Visual Art and the Brain

Do you enjoy drawing, coloring, painting? So what if you are not a Picasso or a Van Gogh.  What I’m about to share with you just might inspire you to head out to your local art shop for colored pencils and a drawing pad. Research suggests that creating visual art enhances memory, and improves interactions between certain parts of the brain. Based on feedback from a small group of retirees, improvement in brain functioning may also strengthen one’s psychological state of mind.  This seems logical. After all, as researchers say, “The creation of visual art is a personal integrative experience—an experience of ‘flow,’ in which the participant is fully emerged in the creative activity.” With that integration, brain connections are strengthened, which, in turn, boosts self-confidence.

For individuals with a TBI, art is a form of therapy. It restores connections in the brain damaged by trauma. This restoration process is called neuroplasticity: the changes in nerve pathways of the brain that affect behavior. Yes, we can actually re-wire our brains by intentionally changing the way we think and do things. Since 2010, therapists at the National Intrepid Center of Excellence (NICoE), at Fort Belvoir, Virginia have been using art as a tool in treating war veterans who have sustained TBIs.

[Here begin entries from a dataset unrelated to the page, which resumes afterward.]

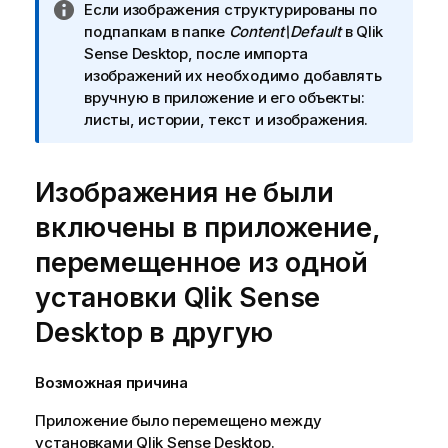
П
Если изображения структурированы по
к
р
подпапкам в папке
Content\Default
в
Qlik
п
и
Sense Desktop
, после импорта
о
м
изображений их необходимо добавлять
д
е
вручную в приложение и его объекты:
с
ч
листы, истории, текст и изображения.
к
а
а
н
з
Изображения не были
и
к
е
е
включены в приложение,
к
и
перемещенное из одной
н
установки
Qlik Sense
ф
о
Desktop
в другую
р
м
Возможная причина
а
ц
Приложение было перемещено между
и
установками
Qlik Sense Desktop
.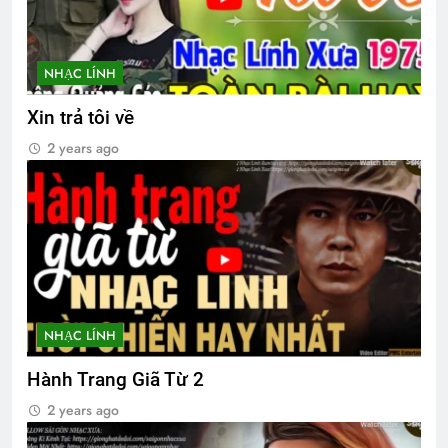
3 Years Ago
NHẠC LÍNH
Ủy viên Xã Hội chúc Giáng Sinh & năm
mới
Xin trả tôi về
3 Years Ago
2 years ago
Thông Báo HĐ/ĐDCK nhiệm kỳ 2024-
2026
2 Years Ago
Tiểu Đoàn 36 BĐQ VNCH
2 Years Ago
NHẠC LÍNH
Hành Trang Giã Từ 2
Nam Việt Nam 1967
2 years ago
2 Years Ago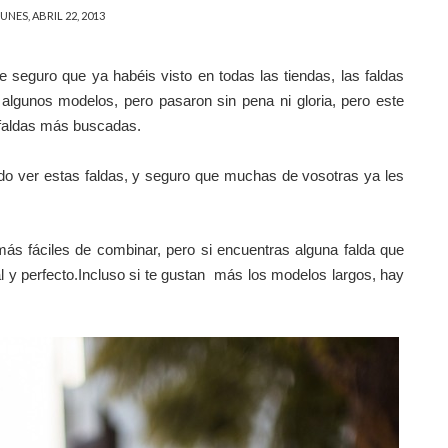
UNES, ABRIL 22, 2013
 seguro que ya habéis visto en todas las tiendas, las faldas
algunos modelos, pero pasaron sin pena ni gloria, pero este
 faldas más buscadas.
do ver estas faldas, y seguro que muchas de vosotras ya les
ás fáciles de combinar, pero si encuentras alguna falda que
 y perfecto.Incluso si te gustan más los modelos largos, hay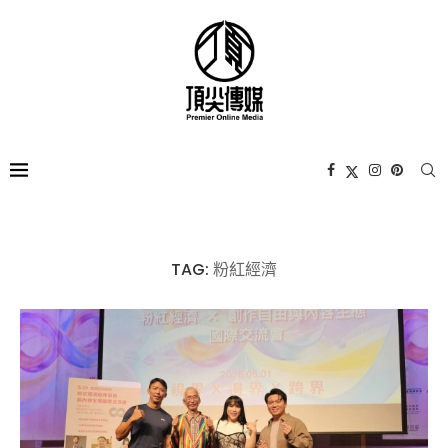
TAG:
粉紅經濟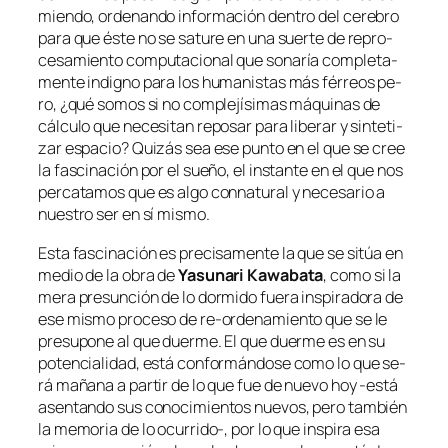
mien­do, or­de­nan­do in­for­ma­ción den­tro del ce­re­bro
pa­ra que és­te no se sa­tu­re en una suer­te de re­pro­
ce­sa­mien­to compu­tacio­nal que so­na­ría com­ple­ta­
men­te in­digno pa­ra los hu­ma­nis­tas más fé­rreos pe­
ro, ¿qué so­mos si no com­ple­jí­si­mas má­qui­nas de
cálcu­lo que ne­ce­si­tan re­po­sar pa­ra li­be­rar y sin­te­ti­
zar es­pa­cio? Quizás sea ese pun­to en el que se cree
la fas­ci­na­ción por el sue­ño, el ins­tan­te en el que nos
per­ca­ta­mos que es al­go con­na­tu­ral y ne­ce­sa­rio a
nues­tro ser en sí mismo.
Esta fas­ci­na­ción es pre­ci­sa­men­te la que se si­túa en
me­dio de la obra de
Yasunari Kawabata
, co­mo si la
me­ra pre­sun­ción de lo dor­mi­do fue­ra ins­pi­ra­do­ra de
ese mis­mo pro­ce­so de re-ordenamiento que se le
pre­su­po­ne al que duer­me. El que duer­me es en su
po­ten­cia­li­dad, es­tá con­for­mán­do­se co­mo lo que se­
rá ma­ña­na a par­tir de lo que fue de nue­vo hoy ‑es­tá
asen­tan­do sus co­no­ci­mien­tos nue­vos, pe­ro tam­bién
la me­mo­ria de lo ocurrido‑, por lo que ins­pi­ra esa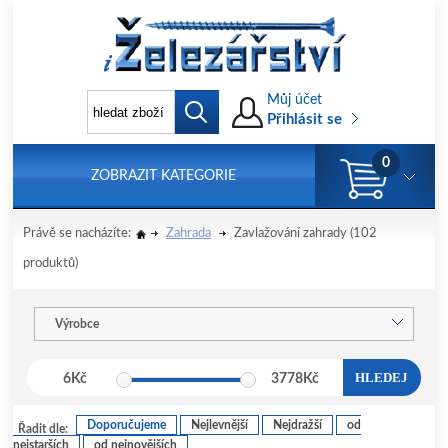
Můj účet
Přihlásit se
0
ZOBRAZIT KATEGORIE
Právě se nacházíte:
Zahrada
Zavlažování zahrady
(102
produktů)
Výrobce
HLEDEJ
6
Kč
3778
Kč
Doporučujeme
Nejlevnější
Nejdražší
od
Řadit dle:
nejstarších
od nejnovějších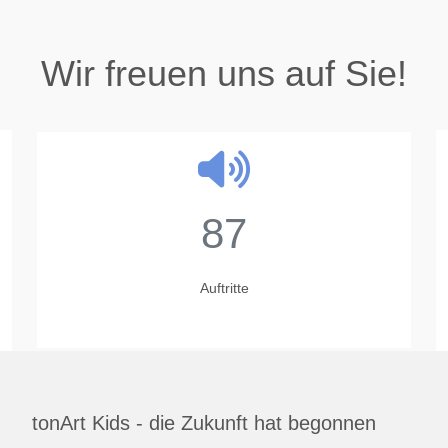
Wir freuen uns auf Sie!
87
Auftritte
tonArt Kids - die Zukunft hat begonnen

Art therapy does more than help to heal an injured brain. Jackie Briggs, a therapist at NICoE says, “For service members who might already have trouble expressing themselves … art therapy gives them a chance to use free expression, allowing whatever needs to bubble up from below the surface to be seen and evaluated.” When thoughts “bubble” up, service members gain a better understanding of their symptoms such as irritability, anxiety, and depression. With that deeper understanding, their relationships benefit, because they are able to effectively unearth their buried feelings and thoughts.

At NICoE, service members decorate blank papier-mâché masks. The reasoning behind using this form of art therapy is based on how trauma works; it blocks the part of the brain responsible for speech and language. The image of the mask itself is tangible, a concrete method of showing how service members are feeling. As one of the therapists at NICoE says, “the masks have given service members a visual voice.” The added benefit is that they know they are not being judged, or critiqued. Making the masks affords them the opportunity to explore, engage in the process of creating something that encourages free expression.

The formof art doesn’t matter. Art is art. Juliet Madsen, a veteran of two wars who sustained a TBI when a roadside bomb hit her convoy, likes to doodle. In an email exchange with her this past fall this is what she had to say about doodling:

Doodling stimulates your creative side, allows your body to calm down, takes the active stresses and puts them on the back burner, can sometimes give you an artistic answer to your problems if you open to it, and gives you a time out… I am a big fan. Once you are an accomplished Doodle Artist take a set of colored pencils to your work or thin point sharpies, then you are really working it.

Juliet inspired me. I bought myself a sketchpad and sharpie and started doodling. I’m now a big fan too!

Are you a doodler, a painter, a sketcher, a creator of masks? If not, why not join in. Grab a sharpie, a pen or pencil, a paintbrush. As Juliet said, “Stimulate your creative side.”

Cheers to free expression, to an integrative experience – and to a healthy brain!